Il cambiamento climatico e le possibilità di oggi di trasferire persone ed infezioni in poche ore da un emisfero all’altro hanno certamente fatto circolare virus come il Dengue, il West Nile, il Chikungunya in molti paesi a clima temperato ove mai erano stati presenti. In questo caso gioca un ruolo importante la presenza anche ai nostri climi di zanzare vettrici in grado (generalmente dalla tarda primavera all’autunno) di pungere un viaggiatore infetto proveniente da aree endemiche e di trasferire dopo qualche giorno la stessa infezione ad indigeni nostrani che mai si erano mossi da casa. Ma il fattore principale in questo senso è rappresentato dal numero di abitanti odierni del nostro pianeta. Quando nacqui, ahimè 66 anni fa, eravamo meno di 4 miliardi, oggi siamo più di 9 miliardi di abitanti terrestri. Per vivere ci siamo espansi in territori un tempo disabitati, con sovvertimento dell’habitat naturale di molte specie (disboscamento) e abbiamo creato condizioni di contiguità che hanno permesso e continuano a permettere lo scambio genetico fra specie virali umane ed animali. E credo che la storia purtroppo non sia finita qui.

Saremmo pront​i se dovesse arrivare una nuova pandemia ?

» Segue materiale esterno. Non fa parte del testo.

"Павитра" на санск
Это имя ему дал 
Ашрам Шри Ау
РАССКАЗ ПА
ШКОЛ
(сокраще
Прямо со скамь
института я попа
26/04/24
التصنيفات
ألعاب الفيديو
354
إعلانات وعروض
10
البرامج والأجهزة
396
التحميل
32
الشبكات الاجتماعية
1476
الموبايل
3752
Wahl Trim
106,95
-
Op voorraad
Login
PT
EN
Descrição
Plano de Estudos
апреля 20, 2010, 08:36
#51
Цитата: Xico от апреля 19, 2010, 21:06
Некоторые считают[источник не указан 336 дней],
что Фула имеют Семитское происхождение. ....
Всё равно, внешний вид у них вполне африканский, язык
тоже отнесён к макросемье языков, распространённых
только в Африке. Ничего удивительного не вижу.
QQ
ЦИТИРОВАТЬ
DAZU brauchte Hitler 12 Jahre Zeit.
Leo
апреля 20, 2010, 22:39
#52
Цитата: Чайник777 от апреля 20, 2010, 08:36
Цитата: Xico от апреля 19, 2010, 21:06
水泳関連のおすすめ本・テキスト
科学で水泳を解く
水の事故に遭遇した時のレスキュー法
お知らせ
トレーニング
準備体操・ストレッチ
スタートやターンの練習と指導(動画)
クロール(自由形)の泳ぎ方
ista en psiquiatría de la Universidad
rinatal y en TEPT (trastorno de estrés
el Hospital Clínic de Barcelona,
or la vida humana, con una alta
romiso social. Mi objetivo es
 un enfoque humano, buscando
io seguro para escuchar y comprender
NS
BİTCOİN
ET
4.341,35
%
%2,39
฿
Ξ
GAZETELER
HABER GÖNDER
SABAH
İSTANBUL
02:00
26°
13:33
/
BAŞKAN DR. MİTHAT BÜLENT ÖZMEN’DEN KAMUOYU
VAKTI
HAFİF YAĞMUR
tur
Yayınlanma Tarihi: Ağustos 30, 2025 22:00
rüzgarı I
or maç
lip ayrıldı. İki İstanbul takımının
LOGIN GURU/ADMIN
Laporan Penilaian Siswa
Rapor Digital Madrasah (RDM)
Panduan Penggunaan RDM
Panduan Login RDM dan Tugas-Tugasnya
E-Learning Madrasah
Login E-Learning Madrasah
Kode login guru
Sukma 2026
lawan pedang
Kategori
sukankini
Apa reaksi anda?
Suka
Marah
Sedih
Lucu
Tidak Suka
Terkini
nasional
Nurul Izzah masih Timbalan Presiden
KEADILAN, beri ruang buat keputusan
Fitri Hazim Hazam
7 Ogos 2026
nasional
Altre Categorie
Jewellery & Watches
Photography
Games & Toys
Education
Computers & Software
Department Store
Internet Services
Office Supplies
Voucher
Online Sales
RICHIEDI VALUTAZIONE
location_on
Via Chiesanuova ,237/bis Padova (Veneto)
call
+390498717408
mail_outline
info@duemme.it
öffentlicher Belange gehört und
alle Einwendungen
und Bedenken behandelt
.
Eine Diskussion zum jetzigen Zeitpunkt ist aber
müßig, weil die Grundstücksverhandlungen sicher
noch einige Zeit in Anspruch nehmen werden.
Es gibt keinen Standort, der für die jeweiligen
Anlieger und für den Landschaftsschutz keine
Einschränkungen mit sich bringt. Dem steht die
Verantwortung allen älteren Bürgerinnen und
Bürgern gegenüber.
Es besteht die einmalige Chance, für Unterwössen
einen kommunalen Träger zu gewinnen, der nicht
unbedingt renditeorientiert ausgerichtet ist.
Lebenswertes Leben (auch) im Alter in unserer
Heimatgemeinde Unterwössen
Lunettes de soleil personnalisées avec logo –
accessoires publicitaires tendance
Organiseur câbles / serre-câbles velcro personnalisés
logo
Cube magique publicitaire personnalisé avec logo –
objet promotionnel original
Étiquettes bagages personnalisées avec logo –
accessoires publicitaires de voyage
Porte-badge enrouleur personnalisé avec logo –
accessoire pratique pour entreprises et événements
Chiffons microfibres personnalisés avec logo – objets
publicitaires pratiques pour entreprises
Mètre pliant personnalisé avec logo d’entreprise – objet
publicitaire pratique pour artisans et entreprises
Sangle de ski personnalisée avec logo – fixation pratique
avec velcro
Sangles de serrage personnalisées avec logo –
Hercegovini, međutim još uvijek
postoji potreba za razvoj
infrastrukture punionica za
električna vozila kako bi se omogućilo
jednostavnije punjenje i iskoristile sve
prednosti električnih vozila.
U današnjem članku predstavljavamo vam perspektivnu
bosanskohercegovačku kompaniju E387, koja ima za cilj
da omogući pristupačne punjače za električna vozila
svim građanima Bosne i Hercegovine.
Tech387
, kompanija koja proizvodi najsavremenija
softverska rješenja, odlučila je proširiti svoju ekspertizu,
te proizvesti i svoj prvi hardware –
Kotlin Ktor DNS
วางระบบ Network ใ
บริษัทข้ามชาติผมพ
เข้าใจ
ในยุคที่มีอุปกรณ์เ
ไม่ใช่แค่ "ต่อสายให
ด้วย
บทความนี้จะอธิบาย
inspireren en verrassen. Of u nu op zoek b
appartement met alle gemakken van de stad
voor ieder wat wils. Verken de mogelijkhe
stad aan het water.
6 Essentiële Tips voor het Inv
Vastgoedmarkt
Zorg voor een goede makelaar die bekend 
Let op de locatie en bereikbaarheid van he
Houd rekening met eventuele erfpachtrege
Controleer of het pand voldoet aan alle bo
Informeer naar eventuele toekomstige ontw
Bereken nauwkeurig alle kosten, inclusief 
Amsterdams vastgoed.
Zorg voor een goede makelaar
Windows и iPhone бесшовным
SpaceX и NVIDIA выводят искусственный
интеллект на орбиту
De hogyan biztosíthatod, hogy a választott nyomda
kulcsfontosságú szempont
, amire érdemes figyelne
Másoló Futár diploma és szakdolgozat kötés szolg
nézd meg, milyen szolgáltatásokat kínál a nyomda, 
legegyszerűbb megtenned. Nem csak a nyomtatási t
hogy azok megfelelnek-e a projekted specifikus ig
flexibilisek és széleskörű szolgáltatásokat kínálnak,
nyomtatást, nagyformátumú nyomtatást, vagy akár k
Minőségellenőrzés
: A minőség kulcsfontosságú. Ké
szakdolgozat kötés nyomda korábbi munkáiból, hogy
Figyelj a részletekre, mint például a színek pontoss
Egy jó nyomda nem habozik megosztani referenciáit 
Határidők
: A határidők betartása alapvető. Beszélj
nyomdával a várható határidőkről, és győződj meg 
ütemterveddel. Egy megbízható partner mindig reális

Un errore che oggi non si ripeterebbe è senz’altro quello della ridottissima disponibilità di mascherine filtranti (FFP2) all’inizio della pandemia da COVID-19. Per il resto hanno tutti fatto le stesse cose in termini di provvedimenti di confinamento e distanziamento, e credo che si procederebbe come allora, magari accorciando i tempi di reazione. Il fatto che in pochi mesi si siano allestiti vaccini e farmaci efficaci ci fa credere che potremmo allo stesso modo opporre quella superlativa reazione scientifica che indubbiamente c’è stata. Nella ricerca fruttuosa che portò a questi straordinari risultati in poco tempo vennero cimentate le migliori menti del settore, e forse, la prossima volta, sarebbe il caso che lo stesso discrimine qualitativo di competenze e capacità venisse impiegato dai politici anche sul territorio analitico e decisionale.